#### PROVIDED DATA
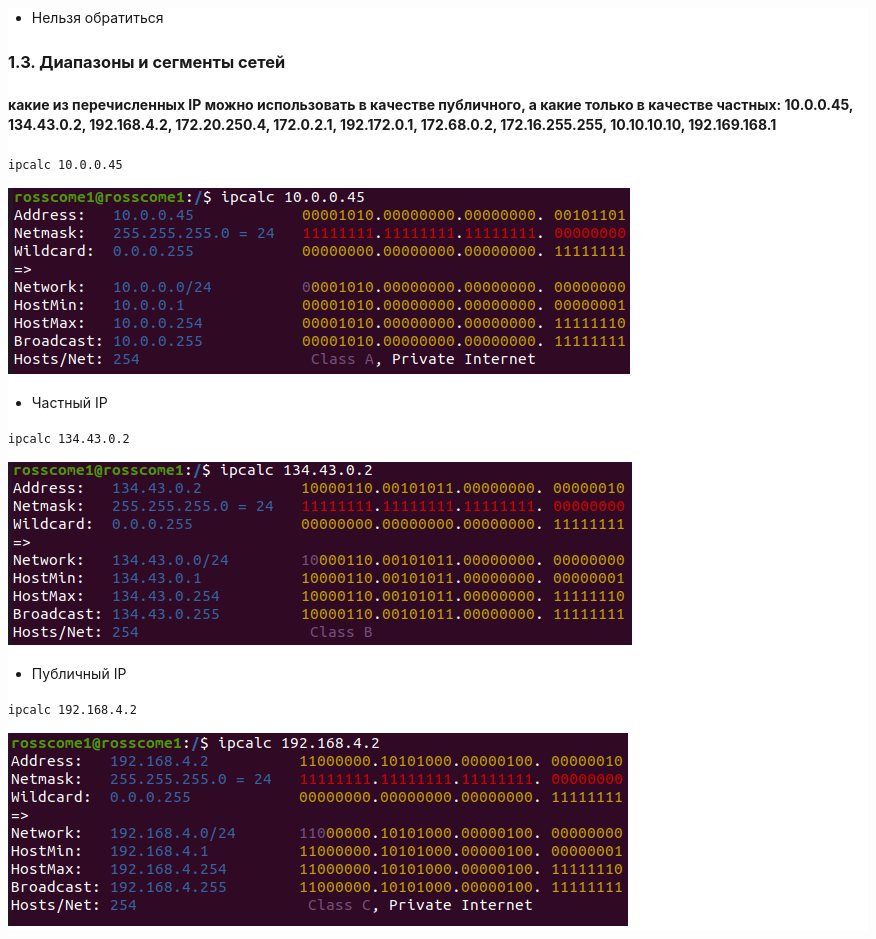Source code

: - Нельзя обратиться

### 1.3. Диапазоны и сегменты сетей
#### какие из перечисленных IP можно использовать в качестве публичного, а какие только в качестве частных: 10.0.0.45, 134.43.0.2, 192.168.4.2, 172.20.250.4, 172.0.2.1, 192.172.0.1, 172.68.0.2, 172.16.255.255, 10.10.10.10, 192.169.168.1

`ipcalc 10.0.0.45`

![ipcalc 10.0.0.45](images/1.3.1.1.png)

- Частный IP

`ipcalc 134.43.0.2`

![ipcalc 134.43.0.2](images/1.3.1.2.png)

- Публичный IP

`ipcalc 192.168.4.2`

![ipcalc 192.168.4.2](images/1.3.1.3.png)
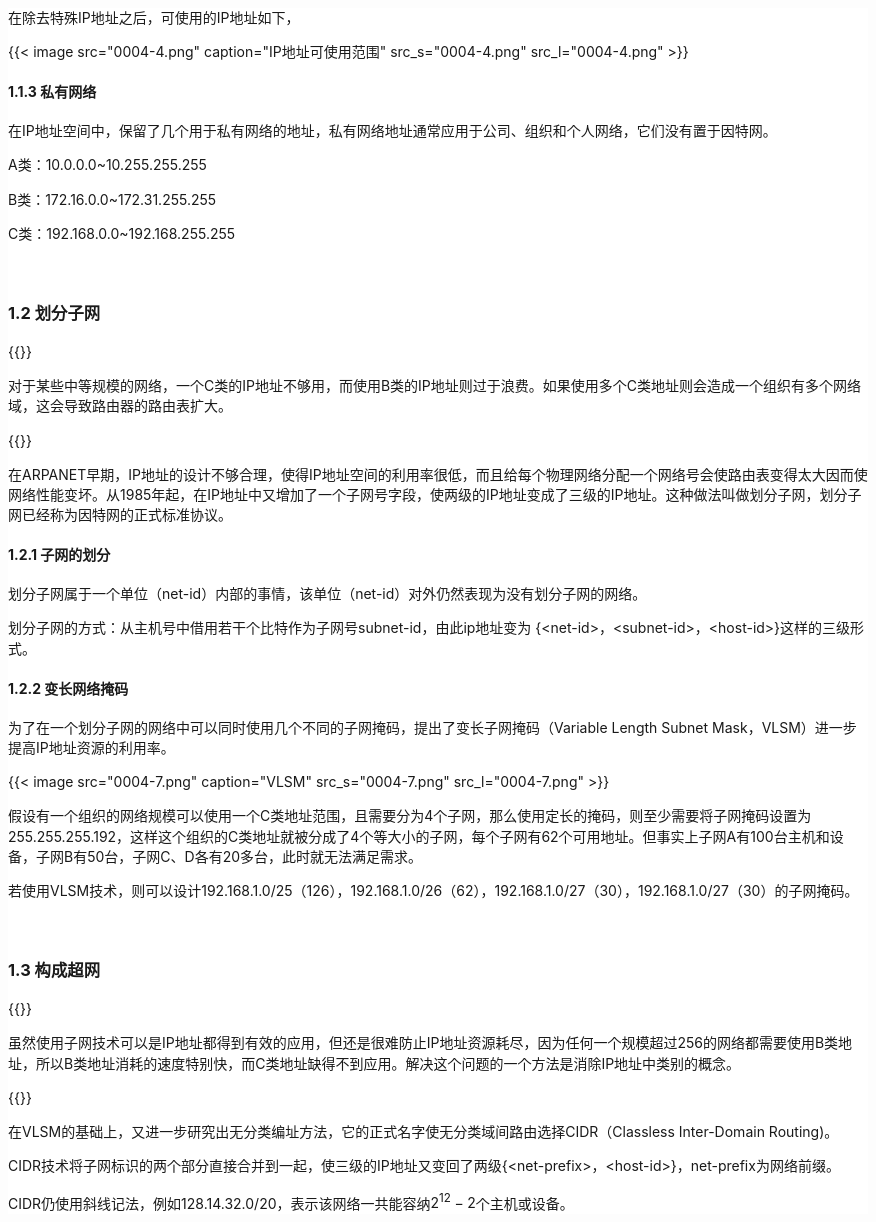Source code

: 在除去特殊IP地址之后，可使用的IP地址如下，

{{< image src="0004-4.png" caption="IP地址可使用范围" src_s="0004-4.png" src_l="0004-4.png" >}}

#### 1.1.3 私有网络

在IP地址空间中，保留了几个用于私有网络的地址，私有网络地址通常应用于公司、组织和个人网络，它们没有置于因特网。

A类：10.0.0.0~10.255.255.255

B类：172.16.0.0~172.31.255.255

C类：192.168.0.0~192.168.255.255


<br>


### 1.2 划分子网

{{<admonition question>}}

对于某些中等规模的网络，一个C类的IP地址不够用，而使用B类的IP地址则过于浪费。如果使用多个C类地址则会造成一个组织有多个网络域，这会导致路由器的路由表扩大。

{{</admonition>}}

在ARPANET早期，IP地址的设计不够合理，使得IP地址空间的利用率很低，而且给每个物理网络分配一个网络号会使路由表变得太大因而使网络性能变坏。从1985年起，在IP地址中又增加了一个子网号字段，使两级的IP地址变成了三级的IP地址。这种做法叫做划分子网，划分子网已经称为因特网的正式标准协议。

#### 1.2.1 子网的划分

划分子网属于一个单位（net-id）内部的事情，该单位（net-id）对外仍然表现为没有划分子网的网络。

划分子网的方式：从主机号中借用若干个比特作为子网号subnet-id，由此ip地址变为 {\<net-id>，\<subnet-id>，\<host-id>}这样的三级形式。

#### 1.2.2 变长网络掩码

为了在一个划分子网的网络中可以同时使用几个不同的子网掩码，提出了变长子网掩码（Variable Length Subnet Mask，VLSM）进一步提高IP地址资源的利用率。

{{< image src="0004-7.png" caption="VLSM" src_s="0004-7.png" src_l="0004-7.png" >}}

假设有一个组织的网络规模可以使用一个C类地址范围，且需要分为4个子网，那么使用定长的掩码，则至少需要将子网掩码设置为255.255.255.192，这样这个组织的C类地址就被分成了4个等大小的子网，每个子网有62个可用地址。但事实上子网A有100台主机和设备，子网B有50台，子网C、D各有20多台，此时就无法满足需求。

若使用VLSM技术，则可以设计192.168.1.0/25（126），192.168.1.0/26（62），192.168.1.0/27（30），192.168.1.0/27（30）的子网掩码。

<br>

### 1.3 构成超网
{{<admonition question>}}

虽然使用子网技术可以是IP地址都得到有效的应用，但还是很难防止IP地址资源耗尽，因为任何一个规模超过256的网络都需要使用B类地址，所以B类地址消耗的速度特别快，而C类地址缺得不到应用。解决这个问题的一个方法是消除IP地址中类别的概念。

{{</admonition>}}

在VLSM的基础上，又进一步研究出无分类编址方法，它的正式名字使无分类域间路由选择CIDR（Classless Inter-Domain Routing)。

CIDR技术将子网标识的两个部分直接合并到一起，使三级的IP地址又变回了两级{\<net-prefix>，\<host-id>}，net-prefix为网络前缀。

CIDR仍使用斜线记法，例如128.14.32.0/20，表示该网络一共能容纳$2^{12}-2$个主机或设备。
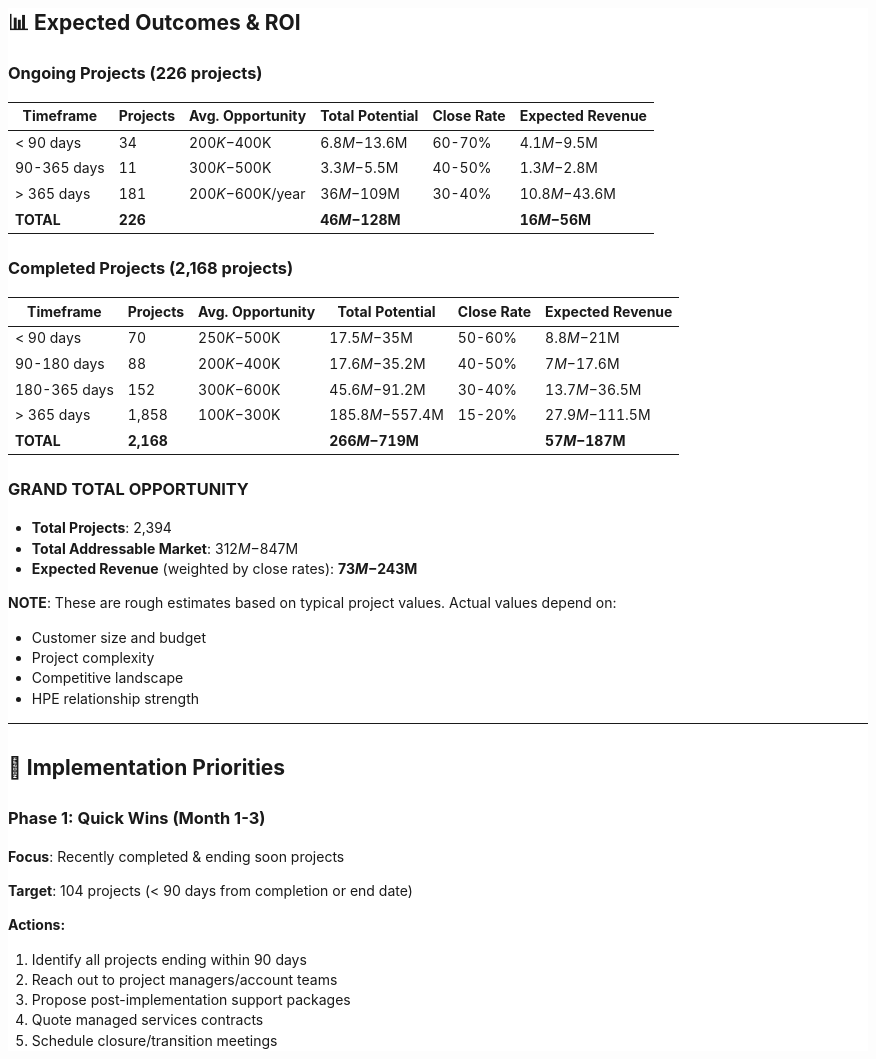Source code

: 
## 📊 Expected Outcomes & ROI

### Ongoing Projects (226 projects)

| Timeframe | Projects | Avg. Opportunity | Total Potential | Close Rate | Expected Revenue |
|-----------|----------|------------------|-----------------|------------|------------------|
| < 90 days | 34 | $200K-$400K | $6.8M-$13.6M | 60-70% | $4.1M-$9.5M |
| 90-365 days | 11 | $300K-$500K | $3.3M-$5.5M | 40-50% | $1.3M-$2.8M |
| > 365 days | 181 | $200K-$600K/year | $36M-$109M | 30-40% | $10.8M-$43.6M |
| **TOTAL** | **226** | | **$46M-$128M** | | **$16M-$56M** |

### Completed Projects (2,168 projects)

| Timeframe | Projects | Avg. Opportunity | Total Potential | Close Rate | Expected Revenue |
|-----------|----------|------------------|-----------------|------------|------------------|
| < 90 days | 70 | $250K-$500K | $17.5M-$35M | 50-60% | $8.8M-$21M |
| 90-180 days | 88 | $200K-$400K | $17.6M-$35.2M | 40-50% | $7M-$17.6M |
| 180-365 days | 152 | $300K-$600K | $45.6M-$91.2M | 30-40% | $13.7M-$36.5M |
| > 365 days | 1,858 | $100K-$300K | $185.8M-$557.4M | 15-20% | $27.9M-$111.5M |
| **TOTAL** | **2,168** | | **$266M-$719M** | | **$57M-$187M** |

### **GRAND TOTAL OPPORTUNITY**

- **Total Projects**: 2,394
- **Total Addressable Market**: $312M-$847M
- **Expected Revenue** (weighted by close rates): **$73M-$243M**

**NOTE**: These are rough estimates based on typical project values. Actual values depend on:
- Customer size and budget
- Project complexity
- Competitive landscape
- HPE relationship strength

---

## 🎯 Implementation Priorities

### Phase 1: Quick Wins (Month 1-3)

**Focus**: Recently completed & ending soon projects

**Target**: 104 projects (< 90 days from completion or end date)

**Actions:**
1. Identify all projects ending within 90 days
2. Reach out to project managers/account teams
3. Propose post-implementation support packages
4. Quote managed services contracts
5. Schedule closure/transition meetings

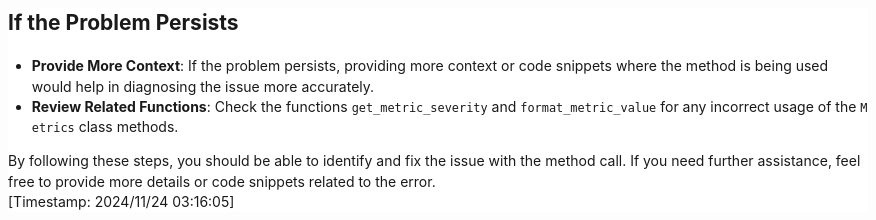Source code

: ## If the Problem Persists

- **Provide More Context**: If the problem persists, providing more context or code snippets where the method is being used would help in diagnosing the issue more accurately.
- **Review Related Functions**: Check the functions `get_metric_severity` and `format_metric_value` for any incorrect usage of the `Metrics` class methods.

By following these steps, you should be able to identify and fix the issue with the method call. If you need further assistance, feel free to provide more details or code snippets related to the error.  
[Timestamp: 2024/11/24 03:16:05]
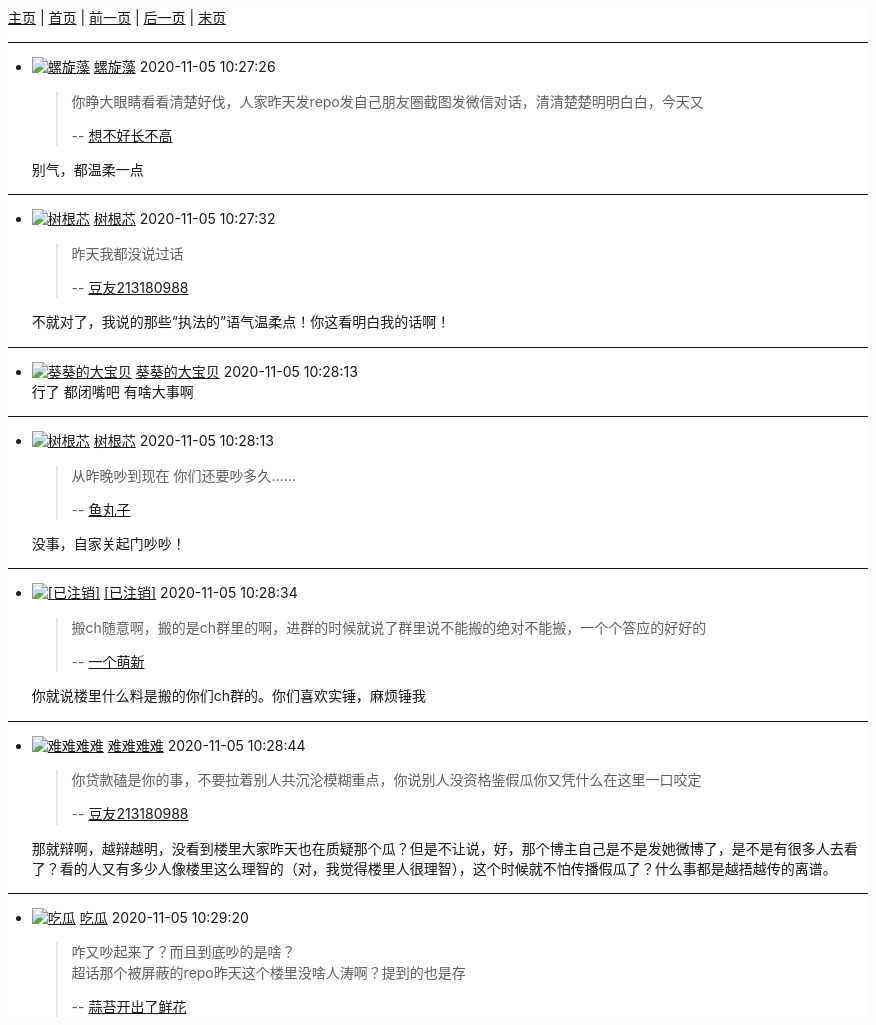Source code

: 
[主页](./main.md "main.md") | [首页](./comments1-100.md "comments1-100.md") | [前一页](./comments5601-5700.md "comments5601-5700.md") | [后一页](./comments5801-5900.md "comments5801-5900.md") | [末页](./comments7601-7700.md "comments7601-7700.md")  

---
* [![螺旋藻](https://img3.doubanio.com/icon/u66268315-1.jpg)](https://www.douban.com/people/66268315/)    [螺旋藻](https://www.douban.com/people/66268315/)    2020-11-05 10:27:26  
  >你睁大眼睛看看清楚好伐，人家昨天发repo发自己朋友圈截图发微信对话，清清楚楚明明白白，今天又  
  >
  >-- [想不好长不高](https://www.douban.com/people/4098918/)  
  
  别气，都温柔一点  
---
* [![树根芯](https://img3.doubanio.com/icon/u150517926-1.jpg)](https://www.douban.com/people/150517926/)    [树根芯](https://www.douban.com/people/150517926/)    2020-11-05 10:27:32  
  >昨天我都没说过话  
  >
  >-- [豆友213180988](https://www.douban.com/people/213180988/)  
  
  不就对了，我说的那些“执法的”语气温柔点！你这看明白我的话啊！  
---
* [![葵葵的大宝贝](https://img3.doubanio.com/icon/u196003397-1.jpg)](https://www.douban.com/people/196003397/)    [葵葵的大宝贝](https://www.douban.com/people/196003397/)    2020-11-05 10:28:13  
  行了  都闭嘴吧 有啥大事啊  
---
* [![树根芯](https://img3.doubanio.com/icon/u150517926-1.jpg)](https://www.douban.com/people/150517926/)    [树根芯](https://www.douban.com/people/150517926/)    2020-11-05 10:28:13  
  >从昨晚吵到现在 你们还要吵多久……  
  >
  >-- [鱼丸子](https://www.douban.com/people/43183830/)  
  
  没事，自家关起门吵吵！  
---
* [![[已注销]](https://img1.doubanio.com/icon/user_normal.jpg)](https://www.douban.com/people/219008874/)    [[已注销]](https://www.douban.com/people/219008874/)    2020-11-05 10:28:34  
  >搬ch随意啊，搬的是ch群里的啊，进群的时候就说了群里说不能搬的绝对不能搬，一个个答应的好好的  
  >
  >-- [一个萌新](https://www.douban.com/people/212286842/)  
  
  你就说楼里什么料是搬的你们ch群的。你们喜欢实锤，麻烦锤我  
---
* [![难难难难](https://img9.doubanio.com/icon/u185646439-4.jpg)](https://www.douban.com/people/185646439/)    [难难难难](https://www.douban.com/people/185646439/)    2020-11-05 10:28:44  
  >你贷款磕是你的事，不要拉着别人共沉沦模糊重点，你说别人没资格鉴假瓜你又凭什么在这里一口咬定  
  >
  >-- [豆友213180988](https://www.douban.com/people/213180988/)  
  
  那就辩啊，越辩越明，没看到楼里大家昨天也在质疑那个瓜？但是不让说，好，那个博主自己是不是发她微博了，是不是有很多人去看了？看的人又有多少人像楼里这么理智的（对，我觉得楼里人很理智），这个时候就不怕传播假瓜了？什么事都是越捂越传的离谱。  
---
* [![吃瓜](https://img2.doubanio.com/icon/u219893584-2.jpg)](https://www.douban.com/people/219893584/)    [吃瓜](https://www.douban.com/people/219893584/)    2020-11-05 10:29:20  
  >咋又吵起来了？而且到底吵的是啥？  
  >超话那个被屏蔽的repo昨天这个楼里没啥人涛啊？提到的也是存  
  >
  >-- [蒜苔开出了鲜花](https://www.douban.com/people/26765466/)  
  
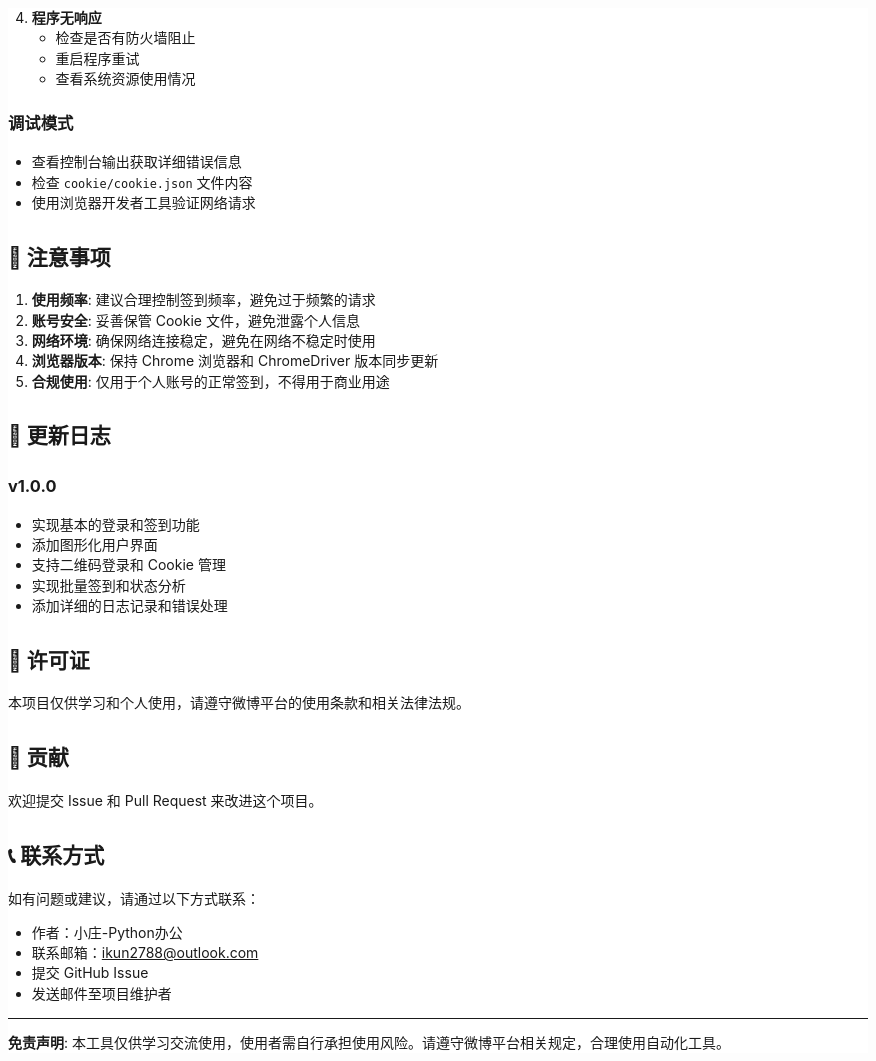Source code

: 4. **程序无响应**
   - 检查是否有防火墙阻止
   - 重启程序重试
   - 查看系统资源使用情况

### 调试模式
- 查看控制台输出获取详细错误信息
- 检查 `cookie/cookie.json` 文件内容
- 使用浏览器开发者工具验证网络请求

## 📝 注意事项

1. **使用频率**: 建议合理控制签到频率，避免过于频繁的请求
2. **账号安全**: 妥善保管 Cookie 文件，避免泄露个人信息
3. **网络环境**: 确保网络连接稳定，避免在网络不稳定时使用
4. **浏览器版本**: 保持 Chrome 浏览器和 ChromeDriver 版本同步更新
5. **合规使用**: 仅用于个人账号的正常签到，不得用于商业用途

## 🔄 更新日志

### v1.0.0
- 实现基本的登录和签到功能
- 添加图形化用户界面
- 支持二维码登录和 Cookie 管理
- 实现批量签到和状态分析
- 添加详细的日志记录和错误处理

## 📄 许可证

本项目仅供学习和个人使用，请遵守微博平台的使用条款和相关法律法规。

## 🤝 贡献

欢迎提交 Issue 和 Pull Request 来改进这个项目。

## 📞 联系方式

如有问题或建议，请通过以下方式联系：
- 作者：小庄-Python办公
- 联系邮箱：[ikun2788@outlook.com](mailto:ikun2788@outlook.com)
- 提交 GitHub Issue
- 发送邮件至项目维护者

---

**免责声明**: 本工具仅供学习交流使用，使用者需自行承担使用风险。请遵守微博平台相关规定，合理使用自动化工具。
########
# THE TASK:
Substitute "Win Rate" for "Close Rate" in the part of the data that opens with the line containing "为了在一个划分子网的网络中可以同时使用几个不同的子网掩码，提出了变长子网掩码（Variable Length Subnet" and closes with the line containing "### Completed Projects (2,168 projects)", and return only those lines with everything else unchanged. Leave the pictures out of your answer.

# RESPONSE AREA:
为了在一个划分子网的网络中可以同时使用几个不同的子网掩码，提出了变长子网掩码（Variable Length Subnet Mask，VLSM）进一步提高IP地址资源的利用率。

{{< image src="0004-7.png" caption="VLSM" src_s="0004-7.png" src_l="0004-7.png" >}}

假设有一个组织的网络规模可以使用一个C类地址范围，且需要分为4个子网，那么使用定长的掩码，则至少需要将子网掩码设置为255.255.255.192，这样这个组织的C类地址就被分成了4个等大小的子网，每个子网有62个可用地址。但事实上子网A有100台主机和设备，子网B有50台，子网C、D各有20多台，此时就无法满足需求。

若使用VLSM技术，则可以设计192.168.1.0/25（126），192.168.1.0/26（62），192.168.1.0/27（30），192.168.1.0/27（30）的子网掩码。

<br>

### 1.3 构成超网
{{<admonition question>}}

虽然使用子网技术可以是IP地址都得到有效的应用，但还是很难防止IP地址资源耗尽，因为任何一个规模超过256的网络都需要使用B类地址，所以B类地址消耗的速度特别快，而C类地址缺得不到应用。解决这个问题的一个方法是消除IP地址中类别的概念。

{{</admonition>}}

在VLSM的基础上，又进一步研究出无分类编址方法，它的正式名字使无分类域间路由选择CIDR（Classless Inter-Domain Routing)。

CIDR技术将子网标识的两个部分直接合并到一起，使三级的IP地址又变回了两级{\<net-prefix>，\<host-id>}，net-prefix为网络前缀。

CIDR仍使用斜线记法，例如128.14.32.0/20，表示该网络一共能容纳$2^{12}-2$个主机或设备。
Source code

: 
## 📊 Expected Outcomes & ROI

### Ongoing Projects (226 projects)

| Timeframe | Projects | Avg. Opportunity | Total Potential | Win Rate | Expected Revenue |
|-----------|----------|------------------|-----------------|------------|------------------|
| < 90 days | 34 | $200K-$400K | $6.8M-$13.6M | 60-70% | $4.1M-$9.5M |
| 90-365 days | 11 | $300K-$500K | $3.3M-$5.5M | 40-50% | $1.3M-$2.8M |
| > 365 days | 181 | $200K-$600K/year | $36M-$109M | 30-40% | $10.8M-$43.6M |
| **TOTAL** | **226** | | **$46M-$128M** | | **$16M-$56M** |

### Completed Projects (2,168 projects)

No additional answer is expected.